Content revision data

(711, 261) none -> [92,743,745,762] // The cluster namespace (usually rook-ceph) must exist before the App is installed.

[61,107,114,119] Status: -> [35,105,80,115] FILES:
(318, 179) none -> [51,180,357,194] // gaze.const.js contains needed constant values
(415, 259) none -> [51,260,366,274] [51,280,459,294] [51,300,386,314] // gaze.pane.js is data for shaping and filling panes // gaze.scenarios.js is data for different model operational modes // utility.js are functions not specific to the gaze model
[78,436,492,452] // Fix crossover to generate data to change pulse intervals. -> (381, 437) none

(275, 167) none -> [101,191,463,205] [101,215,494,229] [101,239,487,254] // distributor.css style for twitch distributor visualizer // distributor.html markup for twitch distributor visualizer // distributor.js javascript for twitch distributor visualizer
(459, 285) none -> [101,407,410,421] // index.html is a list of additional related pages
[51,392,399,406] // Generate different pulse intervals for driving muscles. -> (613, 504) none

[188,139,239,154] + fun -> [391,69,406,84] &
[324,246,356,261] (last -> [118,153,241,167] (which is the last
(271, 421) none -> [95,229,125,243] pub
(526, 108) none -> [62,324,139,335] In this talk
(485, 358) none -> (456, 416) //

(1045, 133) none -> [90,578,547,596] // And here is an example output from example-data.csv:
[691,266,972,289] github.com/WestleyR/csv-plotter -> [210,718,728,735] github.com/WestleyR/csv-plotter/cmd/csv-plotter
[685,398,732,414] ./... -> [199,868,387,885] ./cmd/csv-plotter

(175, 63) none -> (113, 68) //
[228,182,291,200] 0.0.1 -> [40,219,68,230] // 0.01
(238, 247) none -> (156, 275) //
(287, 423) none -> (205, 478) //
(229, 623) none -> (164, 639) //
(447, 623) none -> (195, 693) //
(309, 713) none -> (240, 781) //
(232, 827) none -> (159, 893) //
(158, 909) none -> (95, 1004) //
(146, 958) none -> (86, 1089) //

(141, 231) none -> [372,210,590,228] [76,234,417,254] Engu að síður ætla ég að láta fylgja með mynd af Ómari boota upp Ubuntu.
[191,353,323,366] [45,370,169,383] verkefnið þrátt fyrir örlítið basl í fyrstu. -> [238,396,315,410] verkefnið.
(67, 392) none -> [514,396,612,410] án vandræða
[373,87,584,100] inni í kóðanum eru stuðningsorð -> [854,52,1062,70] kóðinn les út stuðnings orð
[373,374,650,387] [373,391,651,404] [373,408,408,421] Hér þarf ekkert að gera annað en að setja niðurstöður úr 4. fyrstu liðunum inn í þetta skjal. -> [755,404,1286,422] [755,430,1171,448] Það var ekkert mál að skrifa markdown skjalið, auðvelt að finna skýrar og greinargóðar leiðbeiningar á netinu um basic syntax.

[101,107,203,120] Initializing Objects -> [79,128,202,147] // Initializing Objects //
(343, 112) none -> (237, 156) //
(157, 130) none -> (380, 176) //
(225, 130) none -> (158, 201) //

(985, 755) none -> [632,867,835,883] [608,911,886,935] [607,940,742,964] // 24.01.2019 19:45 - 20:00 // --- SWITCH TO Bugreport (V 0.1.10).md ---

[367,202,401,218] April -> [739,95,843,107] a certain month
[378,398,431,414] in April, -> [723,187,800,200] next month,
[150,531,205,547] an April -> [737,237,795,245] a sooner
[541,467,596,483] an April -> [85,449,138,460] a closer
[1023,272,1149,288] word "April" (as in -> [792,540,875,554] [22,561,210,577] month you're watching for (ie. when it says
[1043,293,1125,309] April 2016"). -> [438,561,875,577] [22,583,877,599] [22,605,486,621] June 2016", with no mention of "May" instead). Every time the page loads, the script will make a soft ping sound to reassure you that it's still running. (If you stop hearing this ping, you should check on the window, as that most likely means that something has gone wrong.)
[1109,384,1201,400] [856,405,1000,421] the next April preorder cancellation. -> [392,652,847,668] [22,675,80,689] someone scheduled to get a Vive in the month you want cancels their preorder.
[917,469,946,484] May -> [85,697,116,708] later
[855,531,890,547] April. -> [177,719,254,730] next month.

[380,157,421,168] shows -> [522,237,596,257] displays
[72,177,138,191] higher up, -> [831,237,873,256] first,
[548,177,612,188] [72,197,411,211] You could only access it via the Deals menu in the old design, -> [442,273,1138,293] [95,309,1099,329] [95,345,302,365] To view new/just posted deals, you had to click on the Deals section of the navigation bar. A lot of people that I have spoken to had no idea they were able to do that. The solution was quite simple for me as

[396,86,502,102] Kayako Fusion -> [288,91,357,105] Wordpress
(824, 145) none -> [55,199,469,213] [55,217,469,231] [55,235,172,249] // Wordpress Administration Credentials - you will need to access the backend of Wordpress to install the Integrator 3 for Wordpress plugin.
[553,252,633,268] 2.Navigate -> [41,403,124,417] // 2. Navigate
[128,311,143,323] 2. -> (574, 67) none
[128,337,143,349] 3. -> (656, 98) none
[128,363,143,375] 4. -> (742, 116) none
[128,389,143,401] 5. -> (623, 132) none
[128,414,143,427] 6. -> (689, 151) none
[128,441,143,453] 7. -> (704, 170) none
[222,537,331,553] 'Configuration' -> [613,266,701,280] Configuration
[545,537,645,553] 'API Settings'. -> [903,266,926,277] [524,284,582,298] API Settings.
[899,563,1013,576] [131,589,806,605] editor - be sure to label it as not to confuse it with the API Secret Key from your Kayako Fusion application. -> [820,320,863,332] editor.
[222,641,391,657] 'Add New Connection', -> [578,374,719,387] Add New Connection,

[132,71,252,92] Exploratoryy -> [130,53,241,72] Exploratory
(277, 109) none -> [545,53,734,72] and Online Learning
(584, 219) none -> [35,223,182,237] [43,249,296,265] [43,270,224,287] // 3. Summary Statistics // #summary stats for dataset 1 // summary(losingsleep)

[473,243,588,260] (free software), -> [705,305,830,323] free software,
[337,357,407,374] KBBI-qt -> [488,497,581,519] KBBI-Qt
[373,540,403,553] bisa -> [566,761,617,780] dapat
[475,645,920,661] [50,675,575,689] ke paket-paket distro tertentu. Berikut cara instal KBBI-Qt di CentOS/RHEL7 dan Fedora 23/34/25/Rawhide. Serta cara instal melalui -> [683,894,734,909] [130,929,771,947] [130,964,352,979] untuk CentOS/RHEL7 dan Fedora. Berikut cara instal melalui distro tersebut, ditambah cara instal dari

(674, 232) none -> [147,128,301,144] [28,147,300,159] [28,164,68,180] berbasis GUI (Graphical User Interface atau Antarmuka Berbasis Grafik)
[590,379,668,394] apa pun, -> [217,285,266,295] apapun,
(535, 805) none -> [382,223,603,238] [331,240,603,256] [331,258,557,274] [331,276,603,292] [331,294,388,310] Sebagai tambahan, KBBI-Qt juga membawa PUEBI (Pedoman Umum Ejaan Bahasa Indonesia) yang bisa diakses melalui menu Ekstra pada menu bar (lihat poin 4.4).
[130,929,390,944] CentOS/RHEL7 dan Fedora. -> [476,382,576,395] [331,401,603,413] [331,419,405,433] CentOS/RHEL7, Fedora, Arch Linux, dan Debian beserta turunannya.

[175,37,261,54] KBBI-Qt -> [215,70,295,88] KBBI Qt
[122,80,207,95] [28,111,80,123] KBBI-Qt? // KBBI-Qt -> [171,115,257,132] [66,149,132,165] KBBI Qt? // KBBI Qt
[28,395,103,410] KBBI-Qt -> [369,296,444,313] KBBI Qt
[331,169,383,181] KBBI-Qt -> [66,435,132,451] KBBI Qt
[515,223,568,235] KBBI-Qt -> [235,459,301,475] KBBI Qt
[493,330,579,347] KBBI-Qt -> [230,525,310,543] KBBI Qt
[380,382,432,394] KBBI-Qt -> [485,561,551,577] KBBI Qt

◆ **DIRECTIONS**
All lines above from the one with "(584, 219) none" to the one with "[373,540,403,553] bisa ->", inclusive, should be copied exactly, and no other lines.

◆ **SOLUTION TO THIS PROBLEM**
(584, 219) none -> [35,223,182,237] [43,249,296,265] [43,270,224,287] // 3. Summary Statistics // #summary stats for dataset 1 // summary(losingsleep)

[473,243,588,260] (free software), -> [705,305,830,323] free software,
[337,357,407,374] KBBI-qt -> [488,497,581,519] KBBI-Qt
[373,540,403,553] bisa -> [566,761,617,780] dapat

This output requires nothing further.